Properties of glycogen synthase and phosphorylase from Biomphalaria glabrata (mollusca).

Glycogen synthase and phosphorylase were characterized from the cephalopedal region of the snail, Biomphalaria glabrata. Glycogen synthase exhibited increases and decreases in its activity ratio (-G6P/+G6P) under conditions that are known to cause conversion of the two forms of the enzyme from mammalian systems, implying that the snail's synthase also possesses interconvertible forms.

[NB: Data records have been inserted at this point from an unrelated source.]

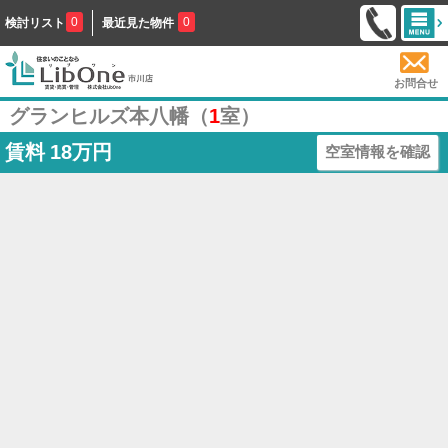
0
0
検討リスト
最近見た物件
お問合せ
グランヒルズ本八幡（
1
室）
賃料
18万円
空室情報を確認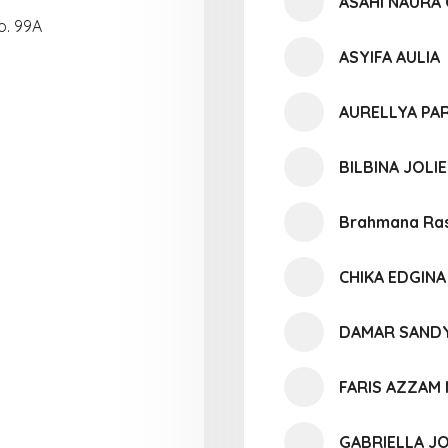
ASAHI NAURA
o. 99A
ASYIFA AULIA
AURELLYA P
BILBINA JOLI
Brahmana Ras
CHIKA EDGINA
DAMAR SANDY
FARIS AZZAM
GABRIELLA J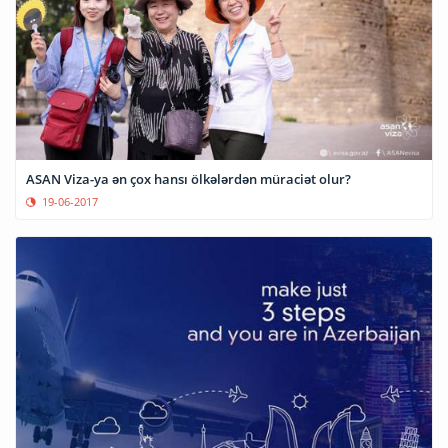
ASAN Viza-ya ən çox hansı ölkələrdən müraciət olur?
19-06-2017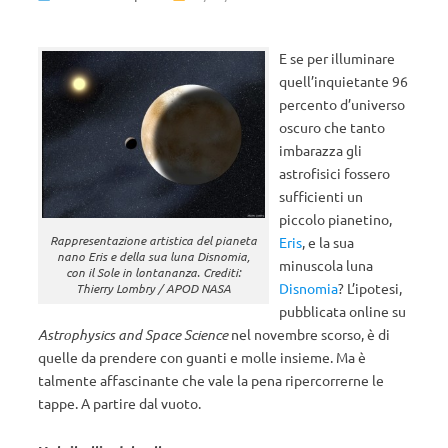
E se per illuminare
quell’inquietante 96
percento d’universo
oscuro che tanto
imbarazza gli
astrofisici fossero
sufficienti un
piccolo pianetino,
Rappresentazione artistica del pianeta
Eris
, e la sua
nano Eris e della sua luna Disnomia,
minuscola luna
con il Sole in lontananza. Crediti:
Disnomia
? L’ipotesi,
Thierry Lombry / APOD NASA
pubblicata online su
Astrophysics and Space Science
nel novembre scorso, è di
quelle da prendere con guanti e molle insieme. Ma è
talmente affascinante che vale la pena ripercorrerne le
tappe. A partire dal vuoto.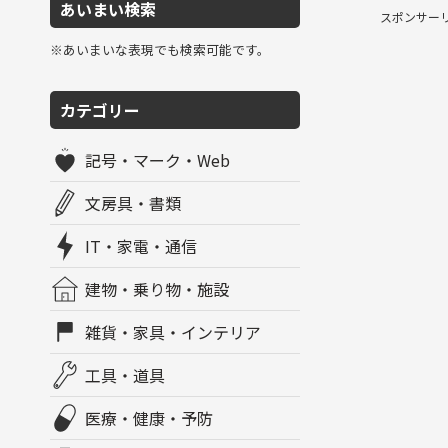
あいまい検索
スポンサー
※あいまいな表現でも検索可能です。
カテゴリー
記号・マーク・Web
文房具・書類
IT・家電・通信
建物・乗り物・施設
雑貨・家具・インテリア
工具・道具
医療・健康・予防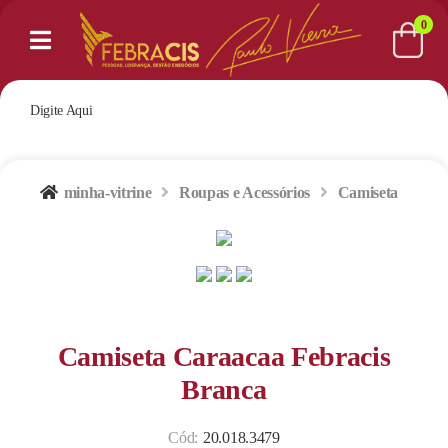
0
minha-vitrine
Roupas e Acessórios
Camiseta
Camiseta Caraacaa Febracis
Branca
Cód:
20.018.3479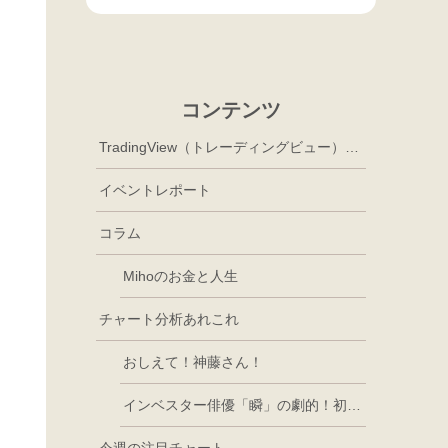
コンテンツ
TradingView（トレーディングビュー）徹底活用
イベントレポート
コラム
Mihoのお金と人生
チャート分析あれこれ
おしえて！神藤さん！
インベスター俳優「瞬」の劇的！初心者講座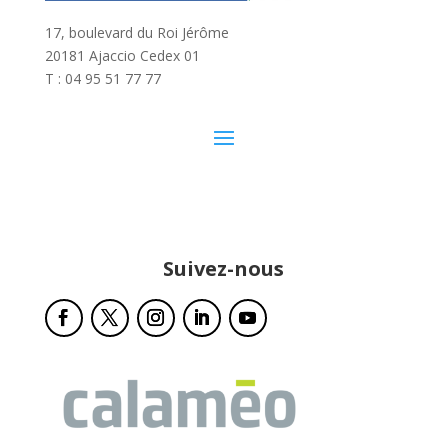
17, boulevard du Roi Jérôme
20181 Ajaccio Cedex 01
T : 04 95 51 77 77
Suivez-nous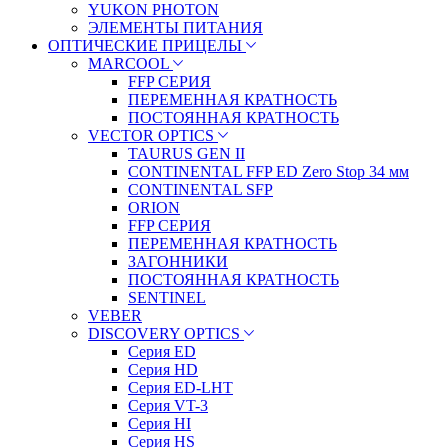
YUKON PHOTON
ЭЛЕМЕНТЫ ПИТАНИЯ
ОПТИЧЕСКИЕ ПРИЦЕЛЫ
MARCOOL
FFP СЕРИЯ
ПЕРЕМЕННАЯ КРАТНОСТЬ
ПОСТОЯННАЯ КРАТНОСТЬ
VECTOR OPTICS
TAURUS GEN II
CONTINENTAL FFP ED Zero Stop 34 мм
CONTINENTAL SFP
ORION
FFP СЕРИЯ
ПЕРЕМЕННАЯ КРАТНОСТЬ
ЗАГОННИКИ
ПОСТОЯННАЯ КРАТНОСТЬ
SENTINEL
VEBER
DISCOVERY OPTICS
Серия ED
Серия HD
Серия ED-LHT
Серия VT-3
Серия HI
Серия HS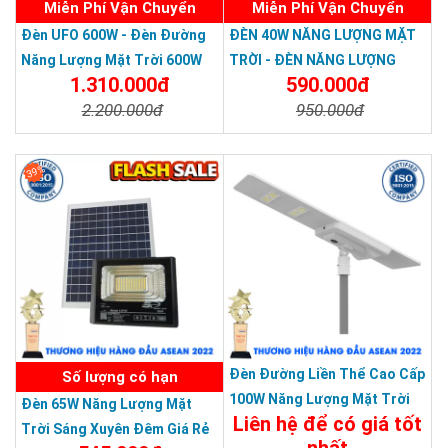
Miễn Phí Vận Chuyển
Miễn Phí Vận Chuyển
Đèn UFO 600W - Đèn Đường
ĐÈN 40W NĂNG LƯỢNG MẶT
Năng Lượng Mặt Trời 600W
TRỜI - ĐÈN NĂNG LƯỢNG
1.310.000đ
590.000đ
UFO KUNGFU SOLAR - Solar
MẶT TRỜI 40W Chỉ 590K -
2.200.000đ
950.000đ
Light UFO 600W
Solar Light TOPSOLAR 40W
Chi Tiết
Đặt Mua
Chi Tiết
Đặt Mua
39%
Đèn Đường Liền Thể Cao Cấp
Số lượng có hạn
100W Năng Lượng Mặt Trời
Đèn 65W Năng Lượng Mặt
Liên hệ để có giá tốt
24V Bảo Hành 5 Năm
Trời Sáng Xuyên Đêm Giá Rẻ
nhất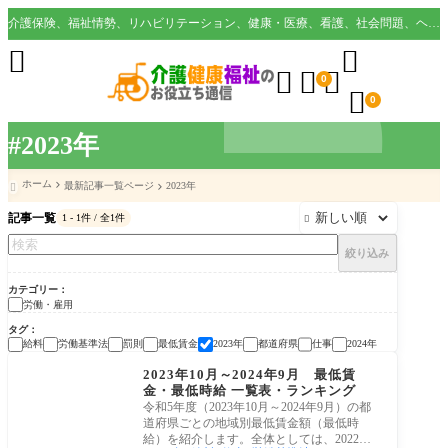
介護保険、福祉情勢、リハビリテーション、健康・医療、看護、社会問題、ヘルスケア業界など様々な切り口から役立つ情報を配信。





0

0
#2023年
ホーム
最新記事一覧ページ
2023年

記事一覧
1 - 1件 / 全1件

絞り込み
カテゴリー
労働・雇用
タグ
給料
労働基準法
罰則
最低賃金
2023年
都道府県
仕事
2024年
労働・雇用
2023年10月～2024年9月 最低賃
金・最低時給 一覧表・ランキング
令和5年度（2023年10月～2024年9月）の都
道府県ごとの地域別最低賃金額（最低時
給）を紹介します。全体としては、2022年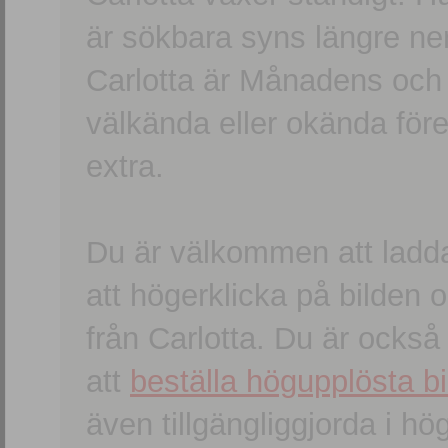
är sökbara syns längre ner
Carlotta är Månadens och
välkända eller okända förem
extra.
Du är välkommen att ladd
att högerklicka på bilden oc
från Carlotta. Du är ocks
att
beställa högupplösta bi
även tillgängliggjorda i h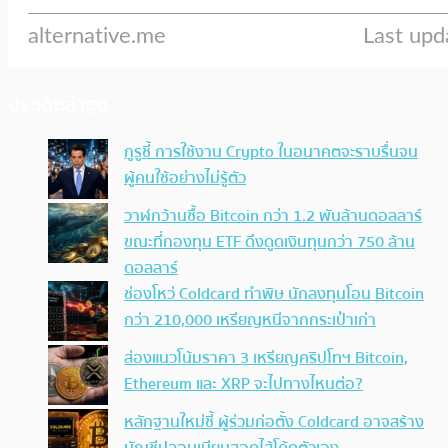
ประเด็นล่าสุด
กูรูชี้ การใช้งาน Crypto ในอนาคตจะราบรื่นจน
ผู้คนใช้อย่างไม่รู้ตัว
วาฬกว้านซื้อ Bitcoin กว่า 1.2 พันล้านดอลลาร์
ขณะที่กองทุน ETF ดึงดูดเงินทุนกว่า 750 ล้าน
ดอลลาร์
ช่องโหว่ Coldcard ทำพิษ นักลงทุนโอน Bitcoin
กว่า 210,000 เหรียญหนีจากกระเป๋าเก่า
ส่องแนวโน้มราคา 3 เหรียญคริปโทฯ Bitcoin,
Ethereum และ XRP จะไปทางไหนต่อ?
หลักฐานใหม่ชี้ ผู้ร่วมก่อตั้ง Coldcard อาจสร้าง
บัญชีปลอมเนียนสอดไส้โค้ดตัวเอง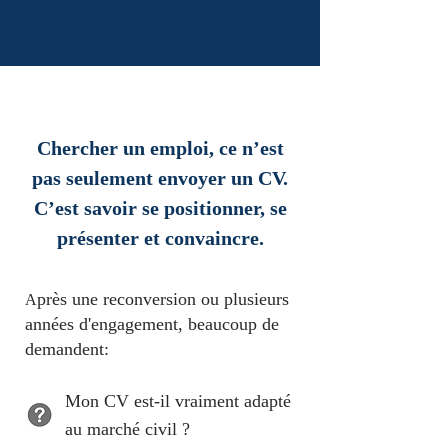
Chercher un emploi, ce n’est
pas seulement envoyer un CV.
C’est savoir se positionner, se
présenter et convaincre.
près une reconversion ou plusieurs
A
années d'engagement, beaucoup de
demandent:
Mon CV est-il vraiment adapté
au marché civil ?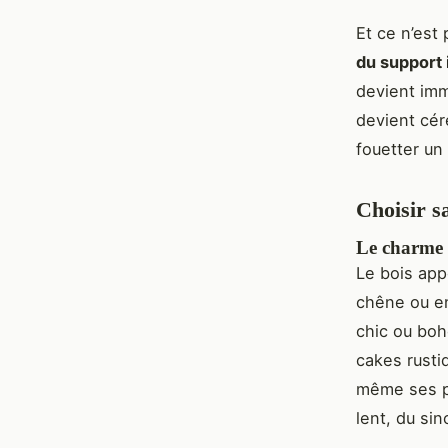
Et ce n’est
du support 
devient imm
devient cér
fouetter un
Choisir sa
Le charme n
Le bois app
chêne ou e
chic ou boh
cakes rusti
même ses pet
lent, du sin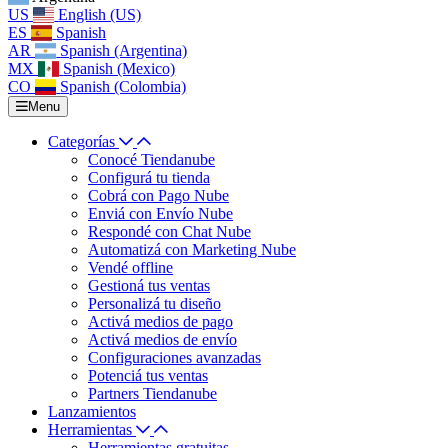
US
English (US)
ES
Spanish
AR
Spanish (Argentina)
MX
Spanish (Mexico)
CO
Spanish (Colombia)
Menu
Categorías
Conocé Tiendanube
Configurá tu tienda
Cobrá con Pago Nube
Enviá con Envío Nube
Respondé con Chat Nube
Automatizá con Marketing Nube
Vendé offline
Gestioná tus ventas
Personalizá tu diseño
Activá medios de pago
Activá medios de envío
Configuraciones avanzadas
Potenciá tus ventas
Partners Tiendanube
Lanzamientos
Herramientas
Herramientas gratuitas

Each form had a distinct pH optimum, with the G6P-independent form (synthase alpha) exhibiting maximum activity at pH 7.4, whereas the G6P-dependent form (synthase beta) had optimal activity at pH 8.3. Both synthase alpha and beta displayed classical Michaelis-Menten kinetics for the substrates UDP-glucose and glycogen, and the beta form displayed sigmoidal kinetics for its modulator, G6P. Only UDP-glucose could function as a glucosyl donor in the synthase-catalyzed reaction. ADP, GDP, UDP, and ATP were all competitive inhibitors of synthase alpha, although at varying degrees of efficiency. Glycogen phosphorylase also demonstrated interconversion of its two forms (alpha and beta), as evidenced by changes in its activity ratio (-AMP/+AMP). AMP elicited hyperbolic kinetics from this enzyme. Concentrations of KF above 20 mM were found to inhibit glycogen synthase alpha while stimulating phosphorylase beta, thus causing erroneous activity ratios for both enzymes.